In a separate module called hal_<your_name>.py, import text.py.
In my version, I created a class for the whole matrix and a class for each
word (though you don't have to do it this way).
The following initializes the matrix with a row and column for each word.
It also records where each word is, so that words' rows and vectors
can be looked up by their strings and the system will know which words are not
in the matrix at all (like 'python' in this example).
>>> memory = Memory(words[1])
>>> memory.get_position('make')
273
>>> memory.get_position('python')
-1
Next we need to record the co-occurrence statistics in a list of text segments, yielding something like what appears in the table above.
This goes through all of the words in the matrix, for each finds each of its occurrences in each of the text segments (you can use the utils function indices to help with this), and records all of the co-occurrences within the window around the word, ignoring anything that is beyond the text segment.
>>> memory.record(text_segs)
Recorded 100 words
Recorded 200 words
Recorded 300 words
Recorded 400 words
>>> memory.get_word('make')
[0, 0, 0, 0, 0, 0, 16, 0, 0, 0, 0, 0, 0, 0, 0, 0, 0, 0, 0, 0, 0, 0, 0, 0, 0,
0, 1, 0, 2, 0, 0, 0, 0, 0, 0, 0, 0, 0, 0, 0, 0, 0, 0, 0, 0, 0, 0, 0, 0, 0, 0,
0, 0, 0, 0, 0, 0, 0, 0, 0, 0, ...]
Finally we need to make the meaning vector for each word by concatenating its row vector and column vector in the matrix and then normalize this (you can use the utils procedure normalize for this).
>>> memory.make_meanings()
>>> memory.get_word('make').meaning
[0.0, 0.0, 0.0, 0.0, 0.0, 0.0, 0.17383091216625271, 0.0, 0.0, 0.0, 0.0, 0.0,
0.0, 0.0, 0.0, 0.0, 0.0, 0.0, 0.0, 0.0, 0.0, 0.0, 0.0, 0.0, 0.0, 0.0,
0.010864432010390794, 0.0, 0.02172886402078, ...]
Now we can compare the meaning vectors for words to see how well the algorithm works.
We would expect word pairs like 'the'/'a' and 'man'/'woman' to be relatively similar, for example.
(My compare function returns the distance between the vectors, so smaller values represent similarity.)

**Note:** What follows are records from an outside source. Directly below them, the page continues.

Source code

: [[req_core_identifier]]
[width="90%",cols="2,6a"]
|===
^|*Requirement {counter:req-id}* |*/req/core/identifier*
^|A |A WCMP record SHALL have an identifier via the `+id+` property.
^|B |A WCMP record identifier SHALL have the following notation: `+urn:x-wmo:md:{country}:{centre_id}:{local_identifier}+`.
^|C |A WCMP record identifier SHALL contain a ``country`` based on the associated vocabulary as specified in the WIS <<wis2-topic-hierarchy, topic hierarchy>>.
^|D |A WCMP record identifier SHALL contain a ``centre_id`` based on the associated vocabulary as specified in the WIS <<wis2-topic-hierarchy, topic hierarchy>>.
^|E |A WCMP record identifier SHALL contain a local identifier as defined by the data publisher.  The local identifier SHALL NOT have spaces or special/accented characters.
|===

Of course how successful this is depends on the amount of data that went into the computation
(in this case not much).
>>> memory.compare('the', 'a')
0.59463531833697791
>>> memory.compare('man', 'woman')
0.74723470321935426
>>> memory.compare('the', 'woman')
1.2482614838422446
>>> memory.compare('believe', 'think')
0.73242270749006644
>>> memory.compare('believe', 'man')
1.2256424973901725
Submit your hal_<your_name>.py file and a trace of the program running (including an indication of where your data came from).